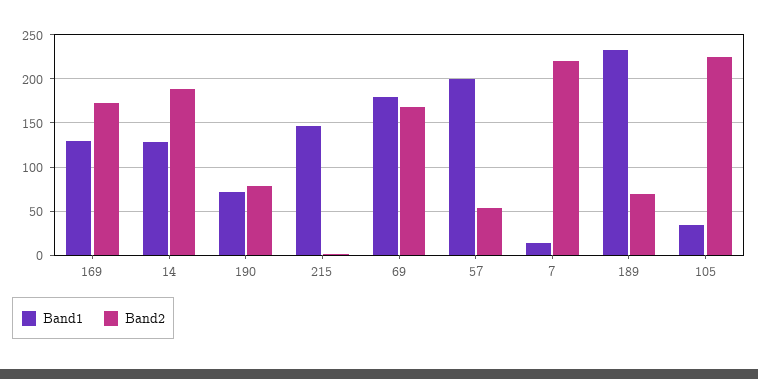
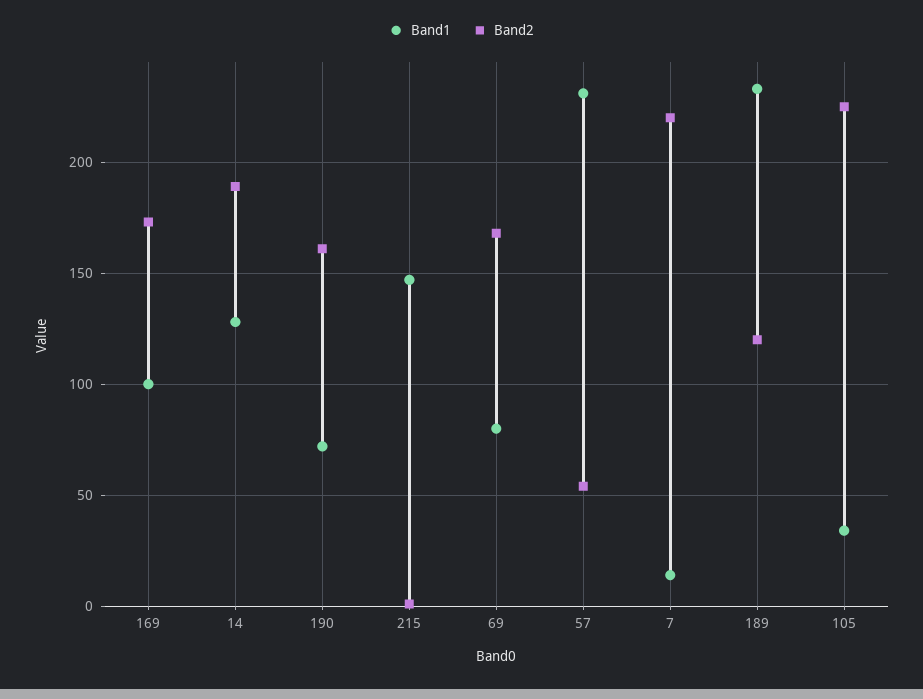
  {
    "Band1": {
-     "169": 130,
+     "169": 100,
      "14": 130,
      "190": 70,
      "215": 145,
-     "69": 180,
+     "69": 80,
-     "57": 200,
+     "57": 230,
      "7": 15,
      "189": 235,
      "105": 35
    },
    "Band2": {
      "169": 175,
      "14": 190,
-     "190": 80,
+     "190": 160,
      "215": 0,
      "69": 170,
      "57": 55,
      "7": 220,
-     "189": 70,
+     "189": 120,
      "105": 225
    }
  }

+===+

*Prompt*:
Each record above must be retyped exactly. Omit the pictures.

*The completed task*:
  {
    "Band1": {
-     "169": 130,
+     "169": 100,
      "14": 130,
      "190": 70,
      "215": 145,
-     "69": 180,
+     "69": 80,
-     "57": 200,
+     "57": 230,
      "7": 15,
      "189": 235,
      "105": 35
    },
    "Band2": {
      "169": 175,
      "14": 190,
-     "190": 80,
+     "190": 160,
      "215": 0,
      "69": 170,
      "57": 55,
      "7": 220,
-     "189": 70,
+     "189": 120,
      "105": 225
    }
  }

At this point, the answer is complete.